──────── Records for this task

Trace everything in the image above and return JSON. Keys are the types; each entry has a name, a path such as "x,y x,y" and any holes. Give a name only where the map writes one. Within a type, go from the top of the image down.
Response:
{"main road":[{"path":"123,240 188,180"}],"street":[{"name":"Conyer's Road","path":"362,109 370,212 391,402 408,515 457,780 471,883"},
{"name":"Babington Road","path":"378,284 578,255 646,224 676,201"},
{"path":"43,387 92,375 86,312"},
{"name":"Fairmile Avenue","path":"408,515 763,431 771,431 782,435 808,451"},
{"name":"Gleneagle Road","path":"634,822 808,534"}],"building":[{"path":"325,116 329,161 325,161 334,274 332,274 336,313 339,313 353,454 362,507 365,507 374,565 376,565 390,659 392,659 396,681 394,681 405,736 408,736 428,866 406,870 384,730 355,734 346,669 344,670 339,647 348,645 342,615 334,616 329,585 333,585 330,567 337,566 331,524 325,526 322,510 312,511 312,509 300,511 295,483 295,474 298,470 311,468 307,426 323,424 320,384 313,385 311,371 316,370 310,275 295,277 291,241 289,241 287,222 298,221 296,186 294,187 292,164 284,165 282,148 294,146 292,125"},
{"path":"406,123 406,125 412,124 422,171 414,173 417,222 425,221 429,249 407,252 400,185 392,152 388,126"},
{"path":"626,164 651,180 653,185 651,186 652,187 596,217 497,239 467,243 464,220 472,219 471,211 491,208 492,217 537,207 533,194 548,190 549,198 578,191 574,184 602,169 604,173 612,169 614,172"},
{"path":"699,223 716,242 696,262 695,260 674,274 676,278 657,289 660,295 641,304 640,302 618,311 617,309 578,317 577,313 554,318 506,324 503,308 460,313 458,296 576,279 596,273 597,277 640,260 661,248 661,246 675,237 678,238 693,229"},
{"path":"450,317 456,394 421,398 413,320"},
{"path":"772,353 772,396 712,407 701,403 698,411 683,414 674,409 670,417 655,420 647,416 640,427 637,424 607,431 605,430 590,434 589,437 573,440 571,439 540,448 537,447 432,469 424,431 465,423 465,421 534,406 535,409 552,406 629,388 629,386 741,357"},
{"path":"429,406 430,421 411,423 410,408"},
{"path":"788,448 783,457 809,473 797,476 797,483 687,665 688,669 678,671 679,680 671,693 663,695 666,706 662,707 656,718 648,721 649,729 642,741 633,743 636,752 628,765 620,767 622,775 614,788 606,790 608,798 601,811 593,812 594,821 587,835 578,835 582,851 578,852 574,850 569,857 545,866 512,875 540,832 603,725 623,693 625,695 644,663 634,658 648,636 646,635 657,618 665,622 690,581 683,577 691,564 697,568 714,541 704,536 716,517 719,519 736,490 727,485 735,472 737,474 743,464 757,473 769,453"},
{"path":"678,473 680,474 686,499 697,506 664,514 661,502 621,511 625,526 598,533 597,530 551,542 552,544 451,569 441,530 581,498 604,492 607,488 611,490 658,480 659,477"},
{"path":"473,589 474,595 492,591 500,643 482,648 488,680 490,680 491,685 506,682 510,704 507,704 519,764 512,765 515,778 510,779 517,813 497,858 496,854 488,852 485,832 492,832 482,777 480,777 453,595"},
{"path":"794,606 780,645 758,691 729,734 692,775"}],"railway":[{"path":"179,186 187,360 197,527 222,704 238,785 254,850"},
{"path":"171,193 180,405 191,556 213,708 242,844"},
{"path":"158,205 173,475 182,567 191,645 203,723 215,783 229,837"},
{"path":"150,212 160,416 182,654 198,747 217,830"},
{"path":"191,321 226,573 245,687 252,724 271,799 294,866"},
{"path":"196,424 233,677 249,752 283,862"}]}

────────────────
──────── Records for this task

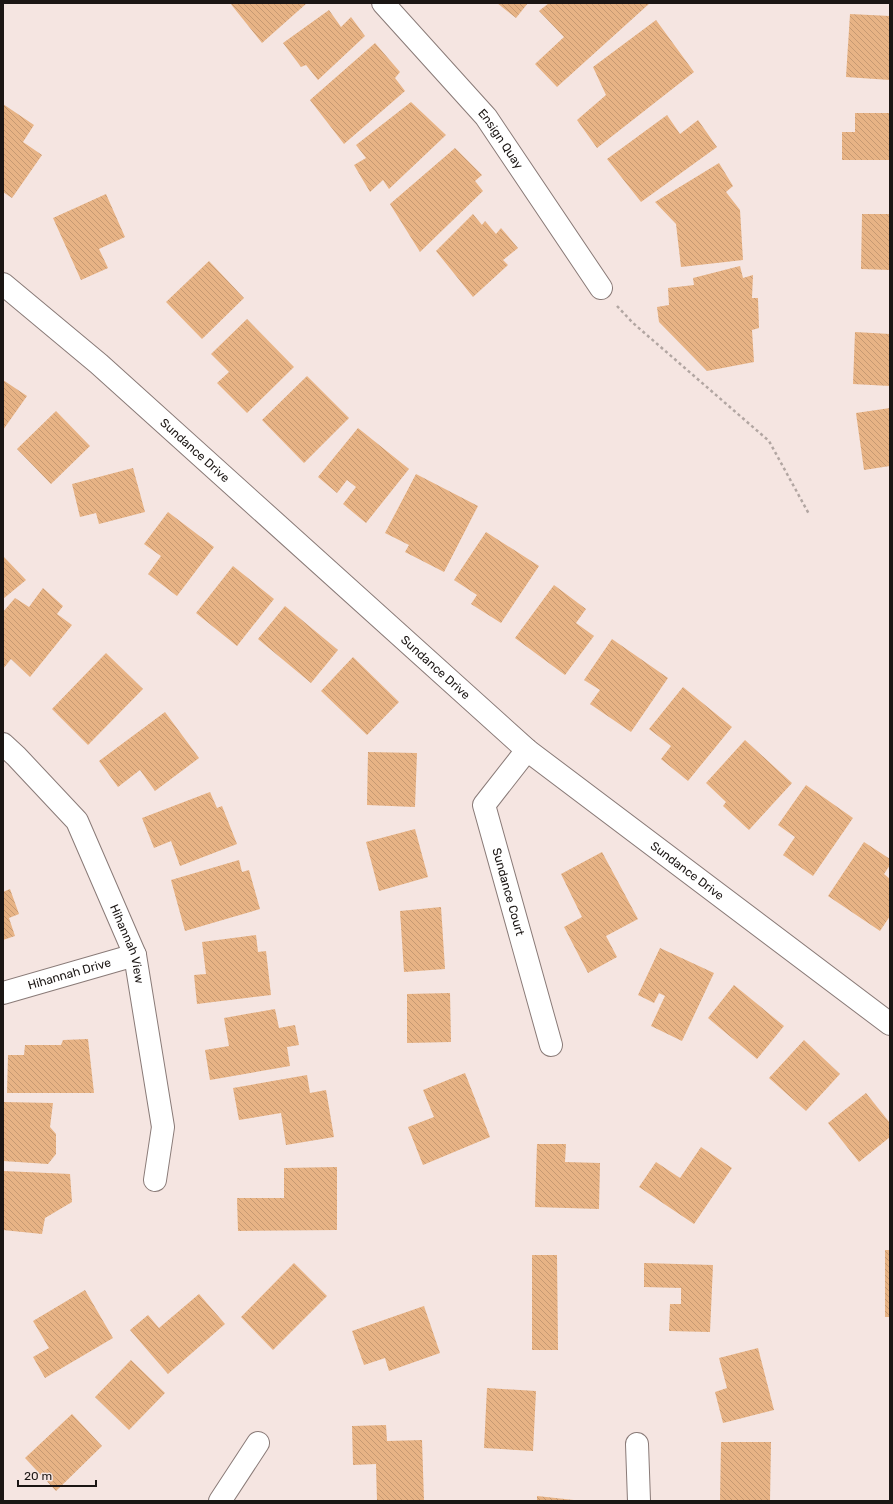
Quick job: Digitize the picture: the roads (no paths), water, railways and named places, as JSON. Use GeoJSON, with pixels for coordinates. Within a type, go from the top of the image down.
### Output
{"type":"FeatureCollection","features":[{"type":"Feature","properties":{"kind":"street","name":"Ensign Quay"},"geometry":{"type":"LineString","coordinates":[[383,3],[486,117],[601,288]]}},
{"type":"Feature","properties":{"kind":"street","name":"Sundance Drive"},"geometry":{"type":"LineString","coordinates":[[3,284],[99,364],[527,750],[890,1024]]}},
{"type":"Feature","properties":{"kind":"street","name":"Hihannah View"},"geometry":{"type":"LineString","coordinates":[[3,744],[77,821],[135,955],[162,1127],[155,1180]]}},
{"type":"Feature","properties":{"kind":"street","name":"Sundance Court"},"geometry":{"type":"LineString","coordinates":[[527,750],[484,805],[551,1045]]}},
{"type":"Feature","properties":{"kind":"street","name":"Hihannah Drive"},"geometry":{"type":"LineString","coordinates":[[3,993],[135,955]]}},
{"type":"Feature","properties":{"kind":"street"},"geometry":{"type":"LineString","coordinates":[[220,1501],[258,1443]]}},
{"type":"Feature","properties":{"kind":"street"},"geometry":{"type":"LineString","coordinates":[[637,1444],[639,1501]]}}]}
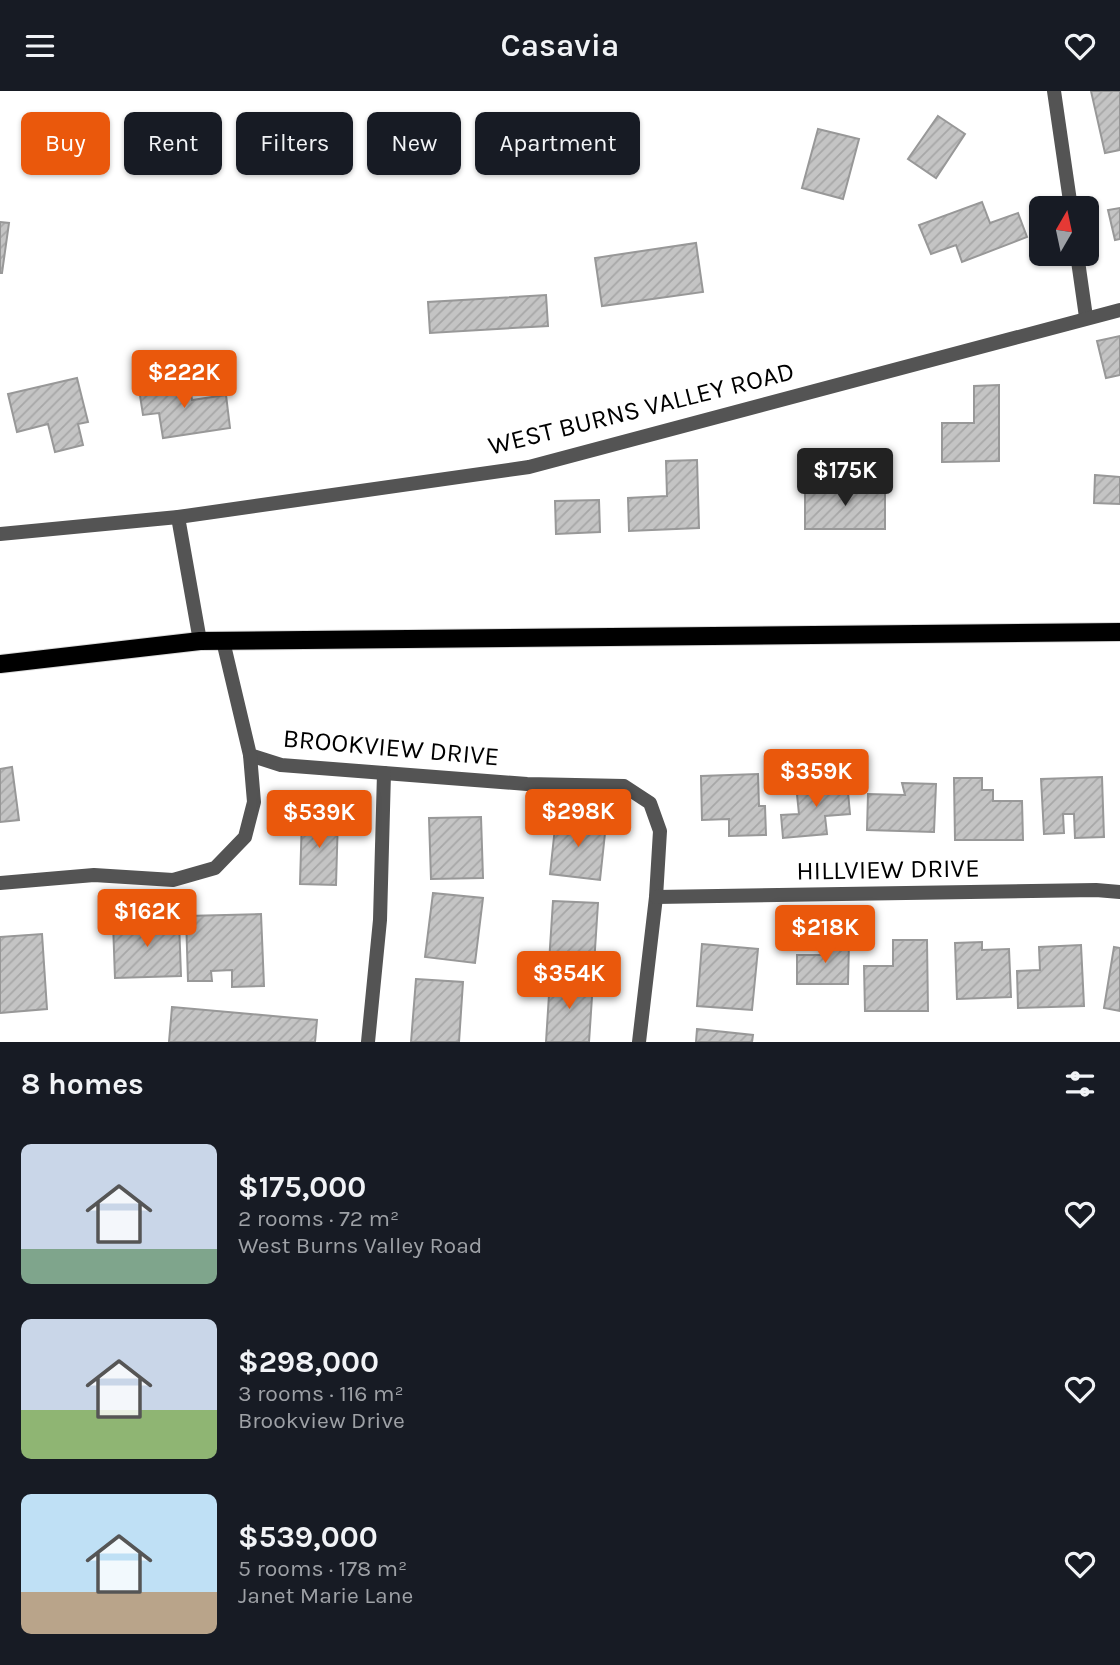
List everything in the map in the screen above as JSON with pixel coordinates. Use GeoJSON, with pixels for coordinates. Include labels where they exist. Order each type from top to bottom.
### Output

────────────────
──────── Records for this task

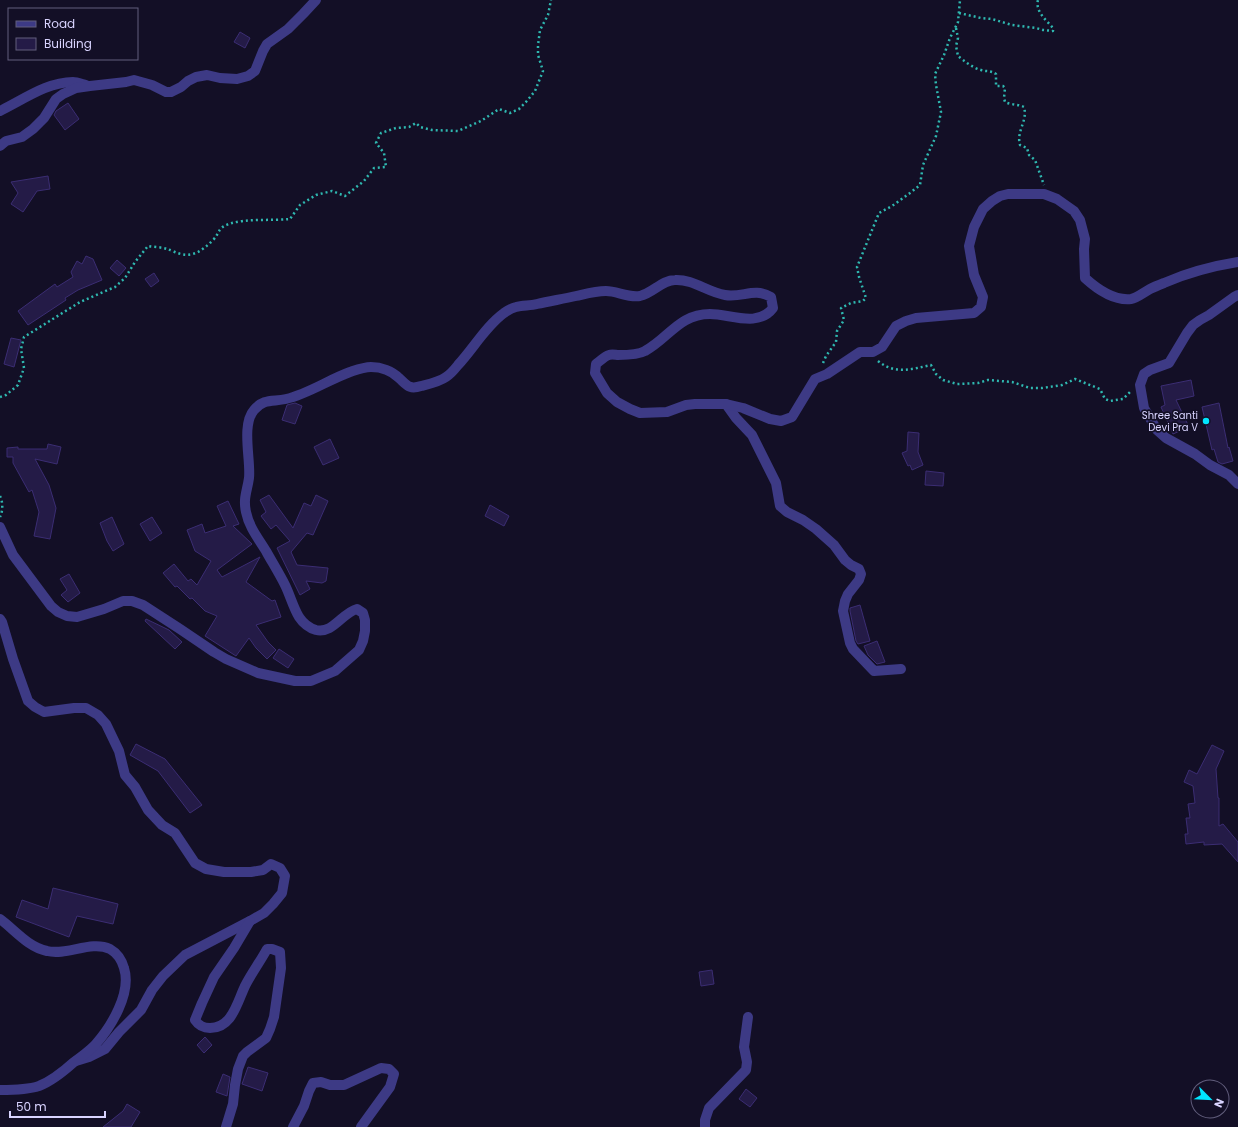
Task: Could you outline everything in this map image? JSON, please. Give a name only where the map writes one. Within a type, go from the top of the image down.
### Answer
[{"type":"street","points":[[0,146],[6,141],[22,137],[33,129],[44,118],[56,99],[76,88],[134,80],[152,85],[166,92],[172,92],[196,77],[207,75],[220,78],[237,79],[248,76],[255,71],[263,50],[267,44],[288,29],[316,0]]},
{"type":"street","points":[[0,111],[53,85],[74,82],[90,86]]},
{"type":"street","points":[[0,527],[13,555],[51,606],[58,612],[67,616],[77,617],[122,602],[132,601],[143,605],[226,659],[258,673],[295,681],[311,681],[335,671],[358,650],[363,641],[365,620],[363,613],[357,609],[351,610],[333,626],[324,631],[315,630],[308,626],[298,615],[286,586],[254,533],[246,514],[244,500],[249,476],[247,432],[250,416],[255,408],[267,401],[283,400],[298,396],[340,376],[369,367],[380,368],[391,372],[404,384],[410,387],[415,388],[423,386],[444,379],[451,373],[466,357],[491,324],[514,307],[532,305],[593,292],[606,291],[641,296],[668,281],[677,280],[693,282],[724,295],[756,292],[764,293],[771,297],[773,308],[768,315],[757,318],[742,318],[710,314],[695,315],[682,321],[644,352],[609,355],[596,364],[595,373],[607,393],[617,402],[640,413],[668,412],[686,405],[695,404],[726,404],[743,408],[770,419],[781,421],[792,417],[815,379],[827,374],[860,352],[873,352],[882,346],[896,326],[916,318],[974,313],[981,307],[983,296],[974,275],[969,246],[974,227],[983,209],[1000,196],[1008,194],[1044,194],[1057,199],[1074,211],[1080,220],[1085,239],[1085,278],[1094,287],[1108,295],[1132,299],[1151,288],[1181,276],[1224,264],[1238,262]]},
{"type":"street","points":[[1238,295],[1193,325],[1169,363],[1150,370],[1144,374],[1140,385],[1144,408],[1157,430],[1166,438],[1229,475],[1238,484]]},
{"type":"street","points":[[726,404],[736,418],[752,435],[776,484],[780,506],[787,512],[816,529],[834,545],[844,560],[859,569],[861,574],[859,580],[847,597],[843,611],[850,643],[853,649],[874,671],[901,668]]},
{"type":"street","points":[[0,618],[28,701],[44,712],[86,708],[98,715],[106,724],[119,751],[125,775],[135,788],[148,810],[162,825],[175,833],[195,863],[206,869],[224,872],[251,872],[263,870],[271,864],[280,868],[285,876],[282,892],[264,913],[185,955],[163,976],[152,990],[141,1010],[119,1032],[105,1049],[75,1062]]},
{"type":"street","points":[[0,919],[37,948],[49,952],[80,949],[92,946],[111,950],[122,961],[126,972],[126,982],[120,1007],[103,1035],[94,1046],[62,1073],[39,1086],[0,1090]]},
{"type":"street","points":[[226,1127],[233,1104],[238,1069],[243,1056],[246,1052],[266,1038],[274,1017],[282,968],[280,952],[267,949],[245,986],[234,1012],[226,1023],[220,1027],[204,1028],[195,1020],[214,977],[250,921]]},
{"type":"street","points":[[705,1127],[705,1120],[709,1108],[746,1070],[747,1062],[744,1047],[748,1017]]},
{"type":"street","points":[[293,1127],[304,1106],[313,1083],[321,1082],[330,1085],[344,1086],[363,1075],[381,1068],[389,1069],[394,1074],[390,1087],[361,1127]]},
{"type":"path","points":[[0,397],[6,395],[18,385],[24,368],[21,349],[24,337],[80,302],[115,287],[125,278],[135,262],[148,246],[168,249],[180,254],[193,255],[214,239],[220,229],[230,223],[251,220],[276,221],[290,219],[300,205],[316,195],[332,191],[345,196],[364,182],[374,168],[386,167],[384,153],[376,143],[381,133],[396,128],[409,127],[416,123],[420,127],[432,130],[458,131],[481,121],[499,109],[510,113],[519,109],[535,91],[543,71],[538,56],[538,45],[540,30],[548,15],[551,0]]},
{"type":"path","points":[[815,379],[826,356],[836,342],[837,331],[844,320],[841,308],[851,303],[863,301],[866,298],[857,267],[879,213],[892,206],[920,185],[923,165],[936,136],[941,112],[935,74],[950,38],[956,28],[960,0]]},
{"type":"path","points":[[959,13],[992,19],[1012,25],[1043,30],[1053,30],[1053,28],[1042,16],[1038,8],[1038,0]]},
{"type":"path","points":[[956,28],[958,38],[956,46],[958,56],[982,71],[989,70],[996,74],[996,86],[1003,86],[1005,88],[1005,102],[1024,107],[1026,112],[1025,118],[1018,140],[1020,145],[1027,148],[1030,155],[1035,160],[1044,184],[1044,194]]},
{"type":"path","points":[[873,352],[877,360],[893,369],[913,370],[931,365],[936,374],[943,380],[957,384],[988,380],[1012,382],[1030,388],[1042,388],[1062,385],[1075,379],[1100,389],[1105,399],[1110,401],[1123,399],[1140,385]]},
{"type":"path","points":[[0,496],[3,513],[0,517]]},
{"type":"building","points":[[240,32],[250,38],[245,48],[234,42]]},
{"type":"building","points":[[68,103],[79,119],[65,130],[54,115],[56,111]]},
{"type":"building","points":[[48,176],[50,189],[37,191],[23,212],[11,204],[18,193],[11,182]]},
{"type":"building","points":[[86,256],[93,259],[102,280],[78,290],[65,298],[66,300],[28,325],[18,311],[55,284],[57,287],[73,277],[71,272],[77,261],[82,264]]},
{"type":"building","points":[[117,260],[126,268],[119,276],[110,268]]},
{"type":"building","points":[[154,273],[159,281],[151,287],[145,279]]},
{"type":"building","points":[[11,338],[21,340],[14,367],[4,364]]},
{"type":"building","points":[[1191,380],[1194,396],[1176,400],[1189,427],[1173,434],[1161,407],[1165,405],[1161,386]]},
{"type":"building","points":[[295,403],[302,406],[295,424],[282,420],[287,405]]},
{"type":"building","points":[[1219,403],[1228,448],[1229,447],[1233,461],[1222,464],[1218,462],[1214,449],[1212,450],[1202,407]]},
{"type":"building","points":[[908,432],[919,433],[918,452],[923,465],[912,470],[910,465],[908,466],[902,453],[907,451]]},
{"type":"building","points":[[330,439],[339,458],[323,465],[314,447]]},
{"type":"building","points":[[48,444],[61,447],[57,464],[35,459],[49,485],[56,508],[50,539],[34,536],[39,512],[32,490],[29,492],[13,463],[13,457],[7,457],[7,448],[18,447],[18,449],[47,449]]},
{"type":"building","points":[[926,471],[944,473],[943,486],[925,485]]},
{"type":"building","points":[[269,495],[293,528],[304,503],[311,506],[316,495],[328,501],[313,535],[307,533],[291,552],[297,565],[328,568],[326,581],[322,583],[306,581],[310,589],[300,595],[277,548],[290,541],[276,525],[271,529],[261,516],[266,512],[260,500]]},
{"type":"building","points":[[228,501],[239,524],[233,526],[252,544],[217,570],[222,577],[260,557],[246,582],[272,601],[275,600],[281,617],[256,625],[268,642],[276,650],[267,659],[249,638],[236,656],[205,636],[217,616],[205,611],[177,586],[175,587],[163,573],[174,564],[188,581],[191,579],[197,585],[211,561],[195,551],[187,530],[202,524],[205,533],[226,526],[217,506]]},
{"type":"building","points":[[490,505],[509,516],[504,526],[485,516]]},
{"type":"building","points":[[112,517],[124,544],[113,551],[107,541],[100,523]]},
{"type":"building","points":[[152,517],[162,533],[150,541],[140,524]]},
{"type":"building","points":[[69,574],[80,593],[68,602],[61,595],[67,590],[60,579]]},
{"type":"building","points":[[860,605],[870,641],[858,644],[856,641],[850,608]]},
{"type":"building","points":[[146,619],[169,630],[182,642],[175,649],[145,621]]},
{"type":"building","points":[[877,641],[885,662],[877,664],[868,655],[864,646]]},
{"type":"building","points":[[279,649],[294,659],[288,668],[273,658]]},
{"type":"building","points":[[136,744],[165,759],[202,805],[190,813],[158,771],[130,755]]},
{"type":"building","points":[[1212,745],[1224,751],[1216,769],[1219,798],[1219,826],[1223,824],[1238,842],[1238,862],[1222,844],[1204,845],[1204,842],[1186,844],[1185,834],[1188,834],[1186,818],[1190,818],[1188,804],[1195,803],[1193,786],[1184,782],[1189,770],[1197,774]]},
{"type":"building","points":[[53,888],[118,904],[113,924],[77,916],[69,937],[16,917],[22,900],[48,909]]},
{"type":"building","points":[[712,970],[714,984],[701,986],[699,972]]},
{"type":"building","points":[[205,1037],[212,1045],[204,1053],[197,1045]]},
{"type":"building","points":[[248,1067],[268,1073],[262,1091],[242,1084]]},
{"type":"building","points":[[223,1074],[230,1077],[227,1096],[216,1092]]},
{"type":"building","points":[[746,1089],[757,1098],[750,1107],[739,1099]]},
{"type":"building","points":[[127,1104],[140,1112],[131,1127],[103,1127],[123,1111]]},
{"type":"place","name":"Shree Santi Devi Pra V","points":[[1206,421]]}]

────────────────

Work item -> How many lines in the records above contain the word "down"? Give only the number.

Answer section -> 3